I did find this awesome article here:
Since I can't post link, go to google type "use public Ip address behind xtm" it's the first PDF.
And I think I would be considered "scenario 1" but correct me if I am wrong. Please refer to my makeshift network map I drew to compare. I want everything behind the firewall, but nothing behind the firewall to communicate with each other, that is why the vlanning is there.
Best Answer
As this has just been bumped to the front page - you probably didn't need the "use public IP address behind XTM" scenarios, and did want to make new VLAN interfaces.
Set Interface 0 as External, allocate the public address as you did.
Make new VLAN interfaces, one for each VLAN. Set them as 'optional', give the firewall an internal IP address in each VLAN and maybe configure DHCP if needed. Each device in a VLAN should get the firewall's IP in that VLAN as its gateway - using the firewall to serve DHCP will do that automatically, if they're configured manually or something else does DHCP you'll have to set that.
Then set Interface 1 as a VLAN interface, and tag it to send traffic for all the VLANs you just defined.

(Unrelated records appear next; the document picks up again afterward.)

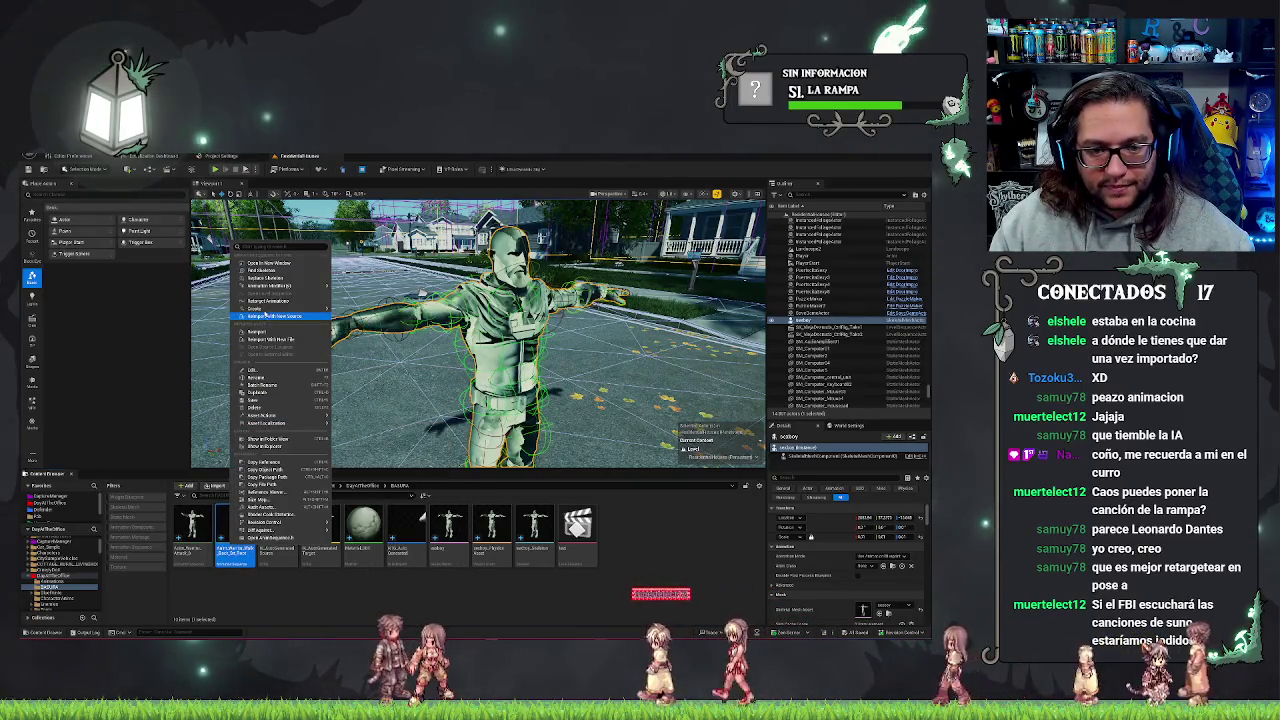
{"action": "left_click", "coordinate": [268, 301]}
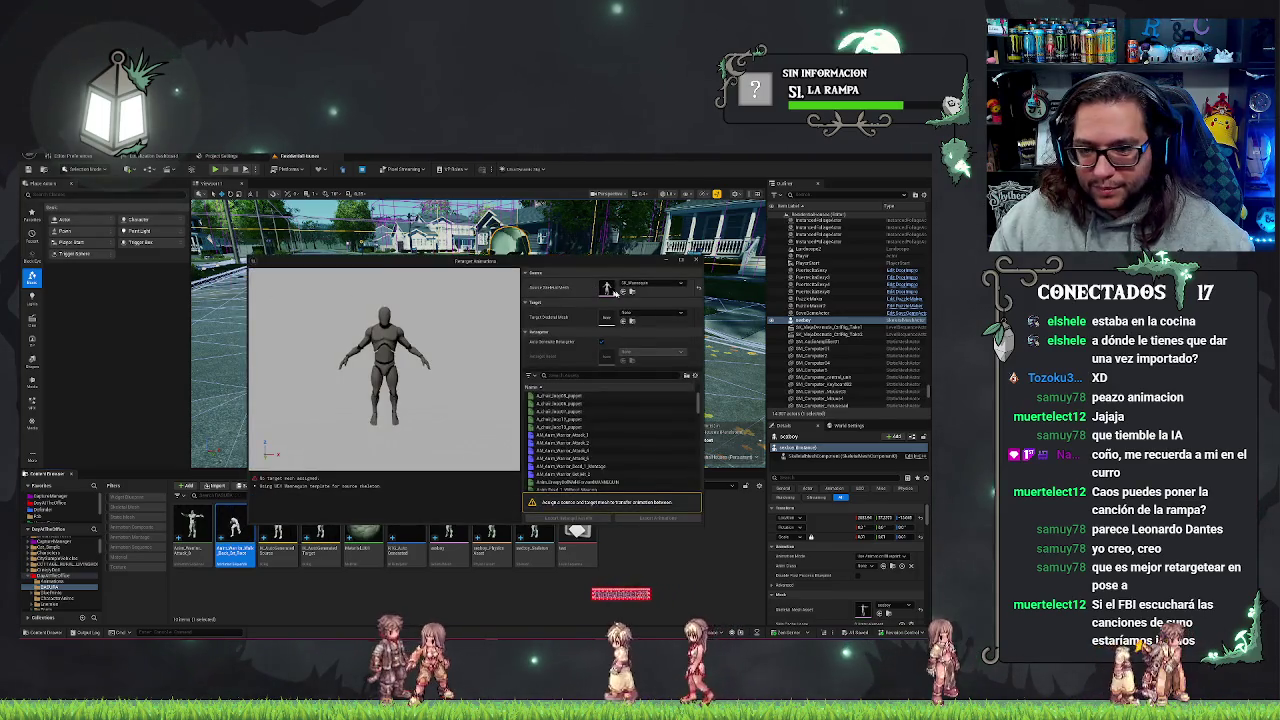
{"action": "left_click", "coordinate": [601, 341]}
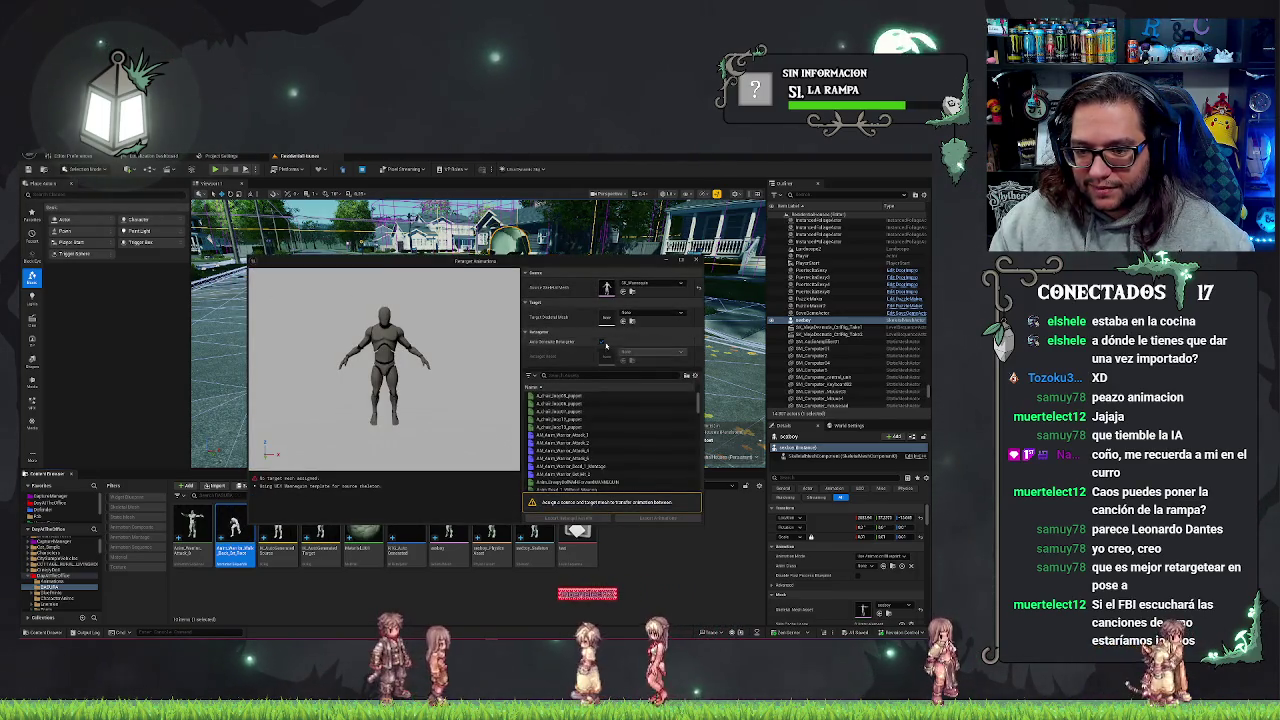
{"action": "left_click", "coordinate": [625, 352]}
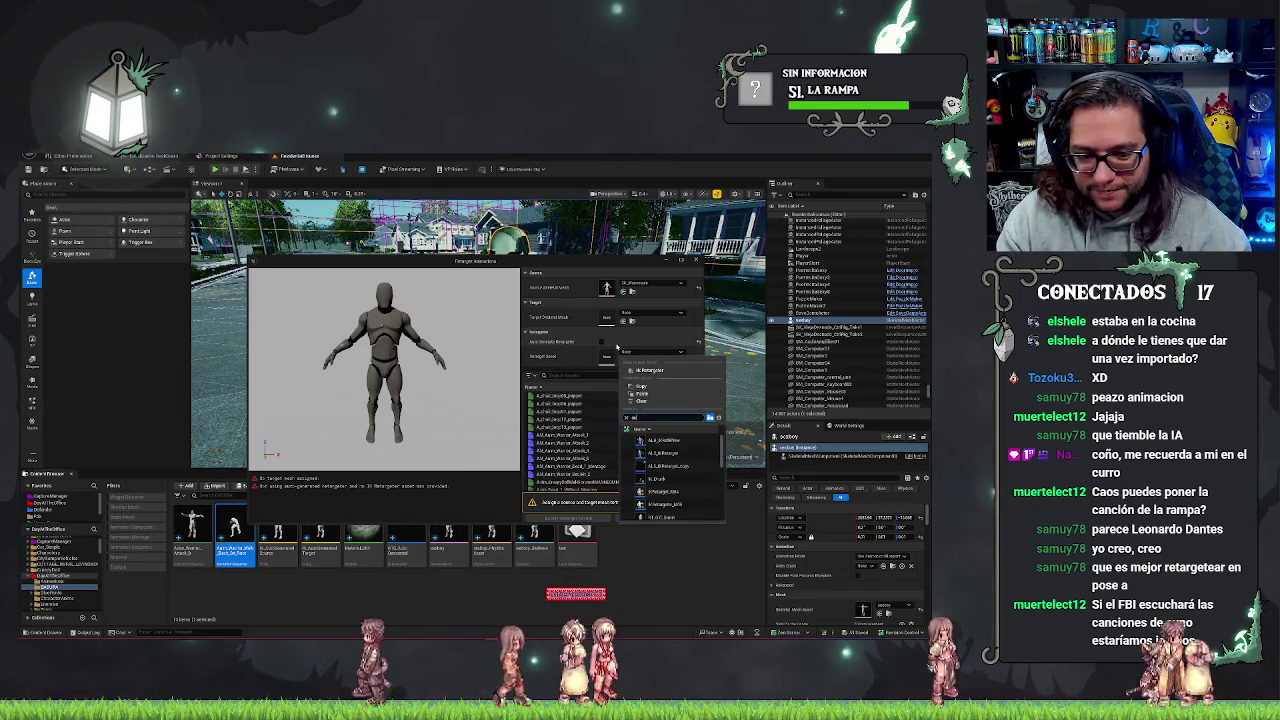
{"action": "left_click", "coordinate": [672, 441]}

To get distinct public IP addresses for some servers, add 1-1 NAT entries to map the public IPs to the server's internal IPs.
Make firewall policies for traffic between the VLANs, e.g. Allow "Any from VLAN2 to VLAN5", whatever's appropriate to create the separate camera network and private office network.
On the switch side set it as a VLAN trunk port.
This setup only takes one cable from firewall to switch (although it's easy to add more cables if you need extra bandwidth - configure Interface 2 as a VLAN trunk and tag some VLANs onto Interface 1 and some onto Interface 2).